Argentine Labor Ministry suspends dockworkers strike
A strike by dockworkers in Argentina's southern port of Ushuaia was suspended by the Labor Ministry for Tierra del Fuego province, which imposed mandatory arbitration. Government authorities claim that the strike is invalid because it is "political, not economic," because dockworkers are protesting the appointment of a new vice president for the Provincial Ports Agency.
Labor Minister Echazú insisted that the dockworkers were exceeding their constitutional right to strike. "Under these circumstances," he added, "the labor ministry must intervene and find a solution."

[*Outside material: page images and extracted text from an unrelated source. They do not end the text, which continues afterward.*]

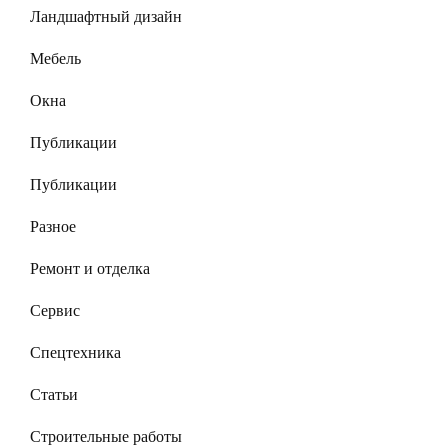
Ландшафтный дизайн
Мебель
Окна
Публикации
Публикации
Разное
Ремонт и отделка
Сервис
Спецтехника
Статьи
Строительные работы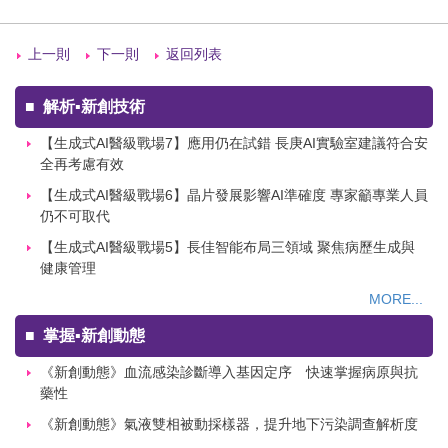
上一則
下一則
返回列表
■
解析▪新創技術
【生成式AI醫級戰場7】應用仍在試錯 長庚AI實驗室建議符合安
全再考慮有效
【生成式AI醫級戰場6】晶片發展影響AI準確度 專家籲專業人員
仍不可取代
【生成式AI醫級戰場5】長佳智能布局三領域 聚焦病歷生成與
健康管理
MORE...
■
掌握▪新創動態
《新創動態》血流感染診斷導入基因定序 快速掌握病原與抗
藥性
《新創動態》氣液雙相被動採樣器，提升地下污染調查解析度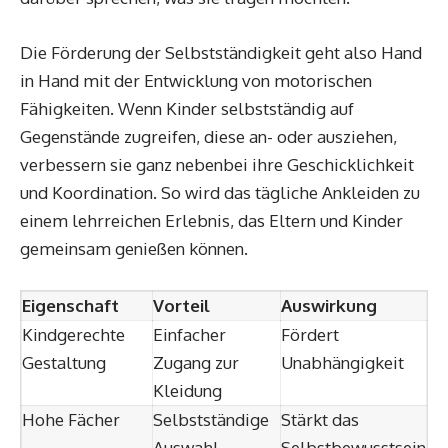
Die Förderung der Selbstständigkeit geht also Hand
in Hand mit der Entwicklung von motorischen
Fähigkeiten. Wenn Kinder selbstständig auf
Gegenstände zugreifen, diese an- oder ausziehen,
verbessern sie ganz nebenbei ihre Geschicklichkeit
und Koordination. So wird das tägliche Ankleiden zu
einem lehrreichen Erlebnis, das Eltern und Kinder
gemeinsam genießen können.
Eigenschaft
Vorteil
Auswirkung
Kindgerechte
Einfacher
Fördert
Gestaltung
Zugang zur
Unabhängigkeit
Kleidung
Hohe Fächer
Selbstständige
Stärkt das
Auswahl
Selbstbewusstsein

Silvestre Ojeda, who represents the National Ports Workers Union (UPCN), declared that the strike action was decided by majority vote to protest the deterioration of the port and to demand that workers elect the vice president of the public port agency.
The strike began on the evening of January 29 and ended at noon the next day, when the ministry's decree was made known to union leaders.
Massachusetts teachers fined for illegal strike
A judge ordered a teachers' union to pay the city of Quincy, Massachusetts, $100,000 in damages last week for a four-day strike in June of 2007. Massachusetts law bars teachers from striking, and the walkout by the Quincy Education Association was the first strike in more than a decade.
The settlement amount was reached as a result of negotiations between the Quincy School Committee and the union in November 2008. It was $50,000 less than the amount a Superior Court judge ordered in the waning moments of the strike.
The union has argued that the $100,000 fine exceeds the actual amount of lost compensation by staff, wasted food and the costs to the city for use of police to patrol picket lines.
Wisconsin Chamber Orchestra management cancels concert, disrupts contract talks
The management of the Wisconsin Chamber Orchestra (WCO) cancelled a concert set for February 27 after musicians declined to answer an ultimatum from management to give an "unqualified assurance" that they would perform the concert. The ultimatum was accompanied by WCO management's withdrawal of a number of previously agreed upon contract terms.
The musicians union said it had believed that the long drawn-out negotiations were nearing a conclusion. The union filed an unfair labor practices charge January 29, saying the demand that musicians guarantee the performance before a binding contract was in place denied them the right to strike.
Montreal newspaper locks out workers
Two hundred fifty workers at Montreal's largest daily paper, Le Journal, were locked out January 24 in a dispute over the merging of the paper and electronic media.
The workers, who are represented by the Syndicat des travailleurs de l'information du Journal de Montréal, include photographers, journalists and editors, have been without a contract since the end of December. Le Journal is owned by media giant Quebecor, which says it is determined to increase profitability by merging content in some of its 300-plus publications, which the union says would mean layoffs for many of its members. The union has said it is willing to make significant concessions and the company has said it will continue to publish using management staff.
In a related matter, workers at the only English-language daily in Montreal, the Montreal Gazette, also face lockout after overwhelmingly rejecting the company's latest offer. They have been without a contract since last July.
Montreal snowplows idled in overtime dispute
Over 600 Montreal municipal employees parked their vehicles at the end of their regular shift last Wednesday to protest the city's failure to pay them overtime in their last pay period.
The rush hour work stoppage came in the middle of a snowstorm, which brought traffic to a crawl across Montreal. The workers, who have been without a contract for two years, refused to perform overtime as required during a snowfall, saying they are fed up with "irresponsible" managers. Their union intervened to reach a deal with the city by 10 p.m. the same day, with officials saying the dispute was caused by a glitch.